Safety and Efficacy of Glofitamab for Relapsed/Refractory Large B-Cell Lymphoma in a Multinational Real-World Study

• Glofitamab shows a 47% overall response rate (27% CR, 20% PR) and manageable safety in heavily pretreated r/r LBCL patients.

• Increased LDH is the strongest predictor of dismal PFS and OS following glofitamab.

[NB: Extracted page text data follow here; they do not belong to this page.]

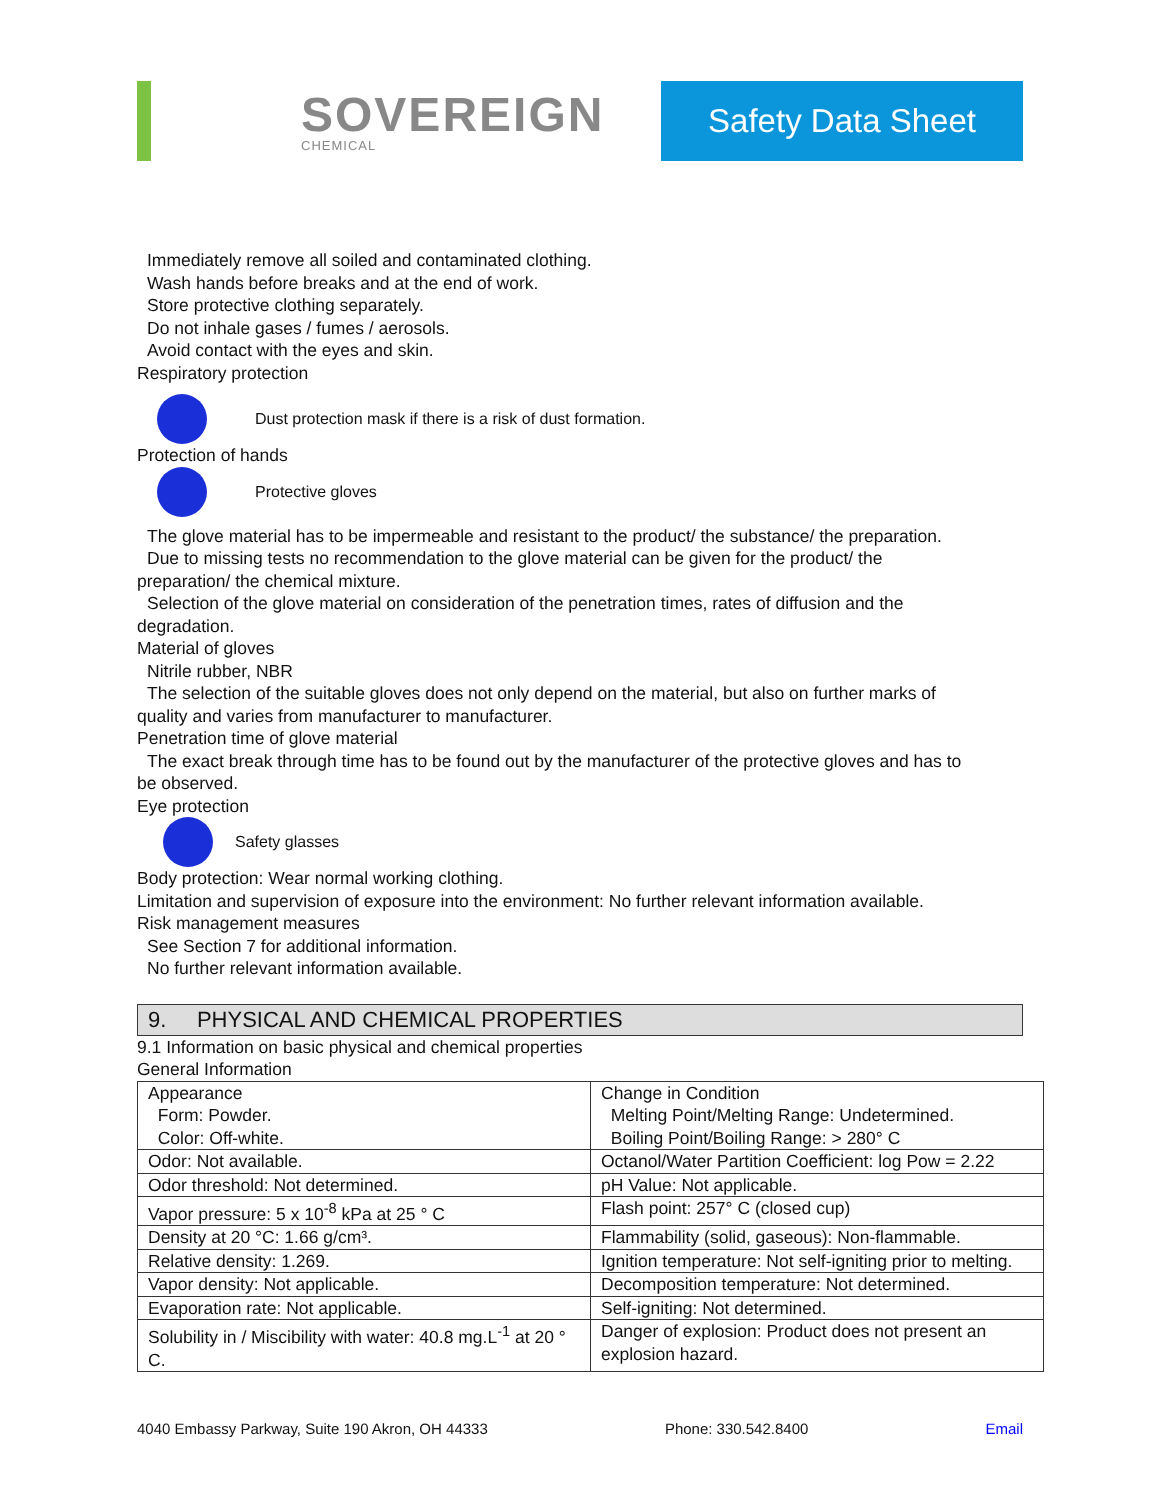SOVEREIGN
CHEMICAL
Safety Data Sheet
Immediately remove all soiled and contaminated clothing.
Wash hands before breaks and at the end of work.
Store protective clothing separately.
Do not inhale gases / fumes / aerosols.
Avoid contact with the eyes and skin.
Respiratory protection
Dust protection mask if there is a risk of dust formation.
Protection of hands
Protective gloves
The glove material has to be impermeable and resistant to the product/ the substance/ the preparation.
Due to missing tests no recommendation to the glove material can be given for the product/ the
preparation/ the chemical mixture.
Selection of the glove material on consideration of the penetration times, rates of diffusion and the
degradation.
Material of gloves
Nitrile rubber, NBR
The selection of the suitable gloves does not only depend on the material, but also on further marks of
quality and varies from manufacturer to manufacturer.
Penetration time of glove material
The exact break through time has to be found out by the manufacturer of the protective gloves and has to
be observed.
Eye protection
Safety glasses
Body protection: Wear normal working clothing.
Limitation and supervision of exposure into the environment: No further relevant information available.
Risk management measures
See Section 7 for additional information.
No further relevant information available.
9. PHYSICAL AND CHEMICAL PROPERTIES
9.1 Information on basic physical and chemical properties
General Information
| Appearance Form: Powder. Color: Off-white. | Change in Condition Melting Point/Melting Range: Undetermined. Boiling Point/Boiling Range: > 280° C |
| Odor: Not available. | Octanol/Water Partition Coefficient: log Pow = 2.22 |
| Odor threshold: Not determined. | pH Value: Not applicable. |
| Vapor pressure: 5 x 10<sup>-8</sup> kPa at 25 ° C | Flash point: 257° C (closed cup) |
| Density at 20 °C: 1.66 g/cm³. | Flammability (solid, gaseous): Non-flammable. |
| Relative density: 1.269. | Ignition temperature: Not self-igniting prior to melting. |
| Vapor density: Not applicable. | Decomposition temperature: Not determined. |
| Evaporation rate: Not applicable. | Self-igniting: Not determined. |
| Solubility in / Miscibility with water: 40.8 mg.L<sup>-1</sup> at 20 ° C. | Danger of explosion: Product does not present an explosion hazard. |
4040 Embassy Parkway, Suite 190 Akron, OH 44333 Phone: 330.542.8400 Email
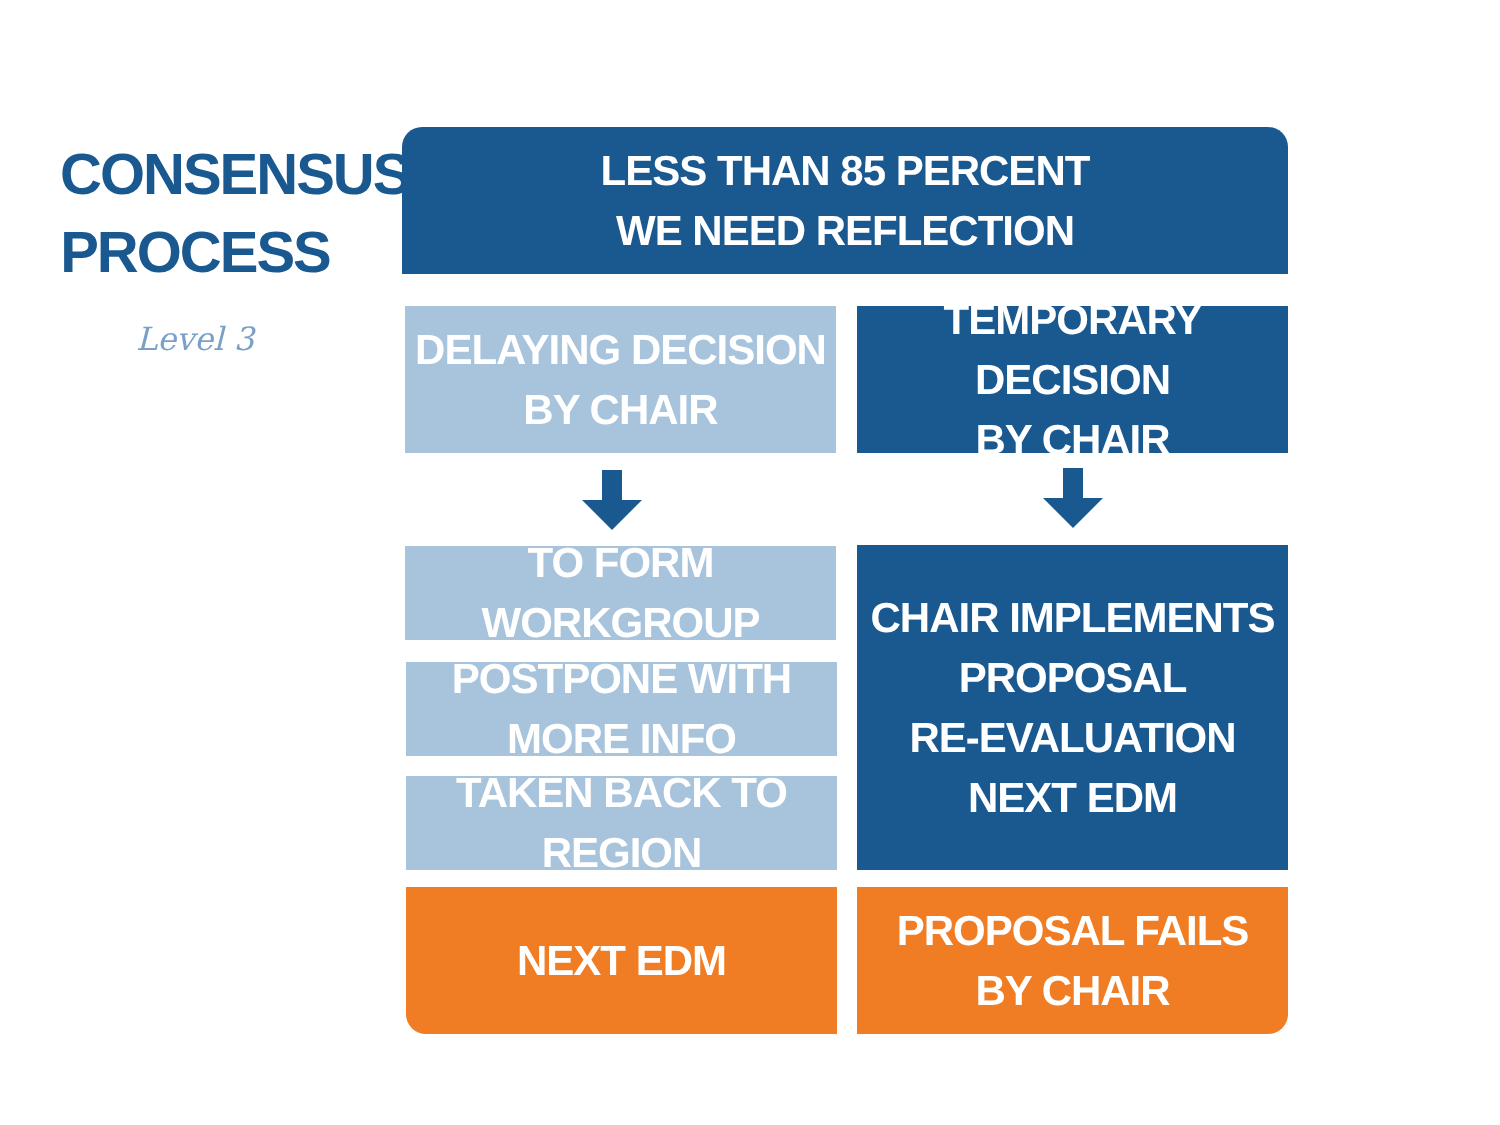CONSENSUS
PROCESS
Level 3
LESS THAN 85 PERCENT
WE NEED REFLECTION
DELAYING DECISION
BY CHAIR
TEMPORARY DECISION
BY CHAIR
TO FORM WORKGROUP
POSTPONE WITH MORE INFO
TAKEN BACK TO REGION
CHAIR IMPLEMENTS
PROPOSAL
RE-EVALUATION
NEXT EDM
NEXT EDM
PROPOSAL FAILS
BY CHAIR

Glofitamab, a bispecific antibody targeting CD20 and CD3, is approved for relapsed/refractory diffuse large B-cell lymphoma (r/r DLBCL) after at least two prior treatment lines, but real-world data is scarce. In this retrospective, multicenter, multinational study, we evaluated the outcomes of 70 patients with r/r DLBCL treated with glofitamab as part of the compassionate use patient program in the DACH region (Germany, Austria, Switzerland). The median number of prior treatment lines was four, with 71% of patients having received prior CAR-T therapy, and 71% being refractory to their last treatment. Cytokine release syndrome (CRS) was observed in 40% of patients (grade 3-4 in 2%), immune effector cell-associated neurotoxicity syndrome (ICANS) in 10% (grade 3 in 1%), and infections in 31% (grade 5 in 3%). The overall response rate was 47%, with 27% achieving complete responses (CR) and 20% partial responses (PR). The median progression-free survival (PFS) was 3.6 months, while the median overall survival (OS) was 5.7 months. Notably, 13 patients (19%) were in CR 6 months after initiation of glofitamab and exhibited durable responses. Elevated LDH is the most robust predictor of inferior outcome. Patients pretreated with bendamustine within 6 months prior glofitamab initiation exhibited significantly reduced PFS, suggesting that bendamustine may impair T-cell fitness and hence glofitamab efficacy. In summary, glofitamab demonstrates promising efficacy and a manageable safety profile in heavily pretreated r/r DLBCL patients in the real-world scenario and the optimal sequence of treatments should use T-cell-depleting agents before glofitamab with caution.